"Rexurdimento" (revival) is the name given to the nineteenth century in the history of Galician literature and implies that the recovery was not only literary but also cultural, political and historical.
After the French invasion (1809) and the conflicts between the absolutists and liberals the first texts were written in Galician, printed on loose sheets or in newspapers for propaganda purposes. Some called the peasants to defend their country and others defended liberal ideas.

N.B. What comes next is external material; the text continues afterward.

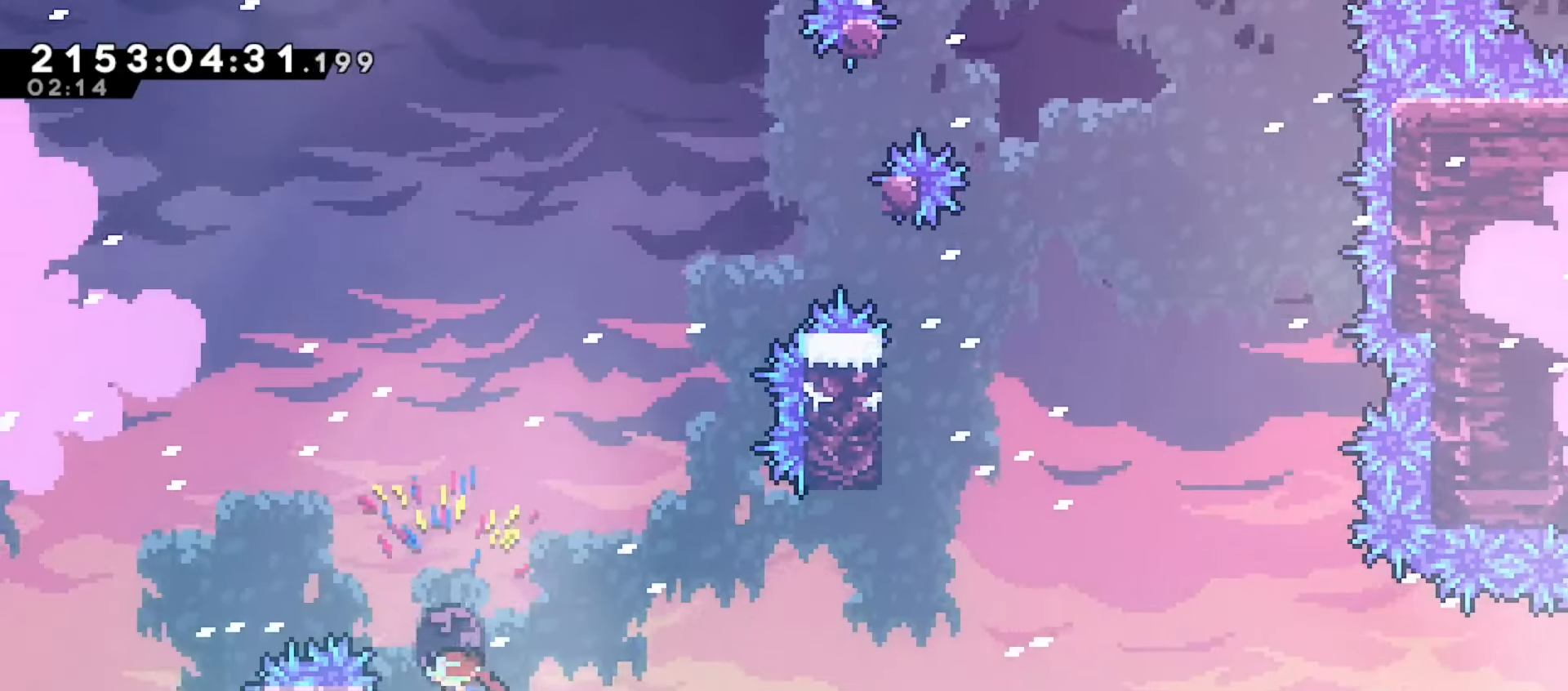
{"keys": ["grab", "jump", "left", "up"], "events": [[100, "up", "down"], [483, "jump", "down"]]}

Throughout the century, after the end of the absolutism and the start of the constitutional monarchy, various Galician movements grew up based on the defence of the individuality and personality of Galicia. The first, in the forties, was "Provincialism" which proclaimed the social abandonment of the country and attempted to achieve social esteem for its art, customs and history. These movements were left outside political circles after their support of the failure of the Solis military uprising -the shooting of the "Carral Martyrs"- and they took refuge in the world of culture and literature. The second 'Galicianist' generation, "Regionalism", brought together culture and politics, with the language being their main concern.
A step along the way towards linguistic and literary strengthening, were the first "Floral Games" held in A Coruña in 1861. The prize-winning compositions, with samples of contemporary poetry, appeared a year later in the Album de la Caridad, which was the first anthology of the Galician "Rexurdimento".
The publication in 1863 of the Cantares Gallegos, entirely written in Galician by our superb poetess, Rosalía de Castro, marked the beginning of the "Rexurdimiento" in full.
The quality of the works by Rosalia de Castro crossed the frontiers of Galicia and became part of universal literature. Her poetry was the object of many studies and translations into other languages.
1880 was a year of many publications. Compositions by the most famous authors of the times appeared: Follas Novas by Rosalia de Castro, Aires da miña terra by Curros Enriquez, Saudades Gallegas by Lamas de Carvajal. And six years later, the Queixumes dos pinos by Eduardo Pondal was published.
|Curros Enríquez was one of the favourite authors of his time. His poetry reported the social injustices (emigration, opression ...) and defenced progressive ideas. Curros set up a tradition of combative poetry carried on later by a number of writers (Cabanillas, Celso Emilio...). Pondal, author of the Galician anthem, looked for the pre-historic roots of his people,
highlighting its cultivated side in order to exalt it from its individuality.
Pondal aimed to fix Galician as a cultivated and literary language.|
The "Rexurdimento" authors were not aware of the rich tradition of medieval Galician lyric poetry. They wrote under the conviction that they were the first to use the language for literary purposes. They therefore had no idiomatic rules to follow and had to base their writing on oral usage.
The limits to our literature stretched slowly beyond lyrical poetry to narrative, essays and didactic prose. The consolidation of Galician prose did not take place until the twentieth century, but by the end of the nineteenth there were already important precedents: Maxina ou a filla espúrea (1880) by Marcial Valladares, the first contemporary Galician novel. A work which reached great popularity among the popular classes was O Catecismo do labrego by Lamas Carvajal, and A Tecedeira de Bonaval, O Castelo de Pambre and O niño de Pombas made their author, Antonio Lopez Ferreiro, the best prose-writer of his times.
Playwriting was less popular. After the publication of A Casamenteira in 1812 no theatrical works were published until the eighties.
In the last decades of the nineteenth century the first grammars and dictionaries of the Galician language appeared and these were essential for the standardisation process: Compendio de gramatica gallega-castellana by Francisco Mirás (1864), and the Gramatica Gallega by Saco and Arce which was a serious study of the Galician language.
The presence of Galician in the press brought great prestige to the language. In 1876 Valentin Lamas Carvajal promoted the publication of the pioneer of newspapers printed completely in Galician, O Tio Marcos da Portela. The success of this newspaper, and its clear anti-caciquism, was spectacular. Between 1886 and 1888 the press in Galicia became consolidated with the appearance of new monolingual initiatives: O Galiciano in Pontevedra, A Monteira in Lugo and As Burgas in Ourense.
One of the last manifestations of the "Rexurdimento" in the twentieth century was the constitution in 1905 of the "Real Academia Galega" (the Royal Academy of the Galician Language).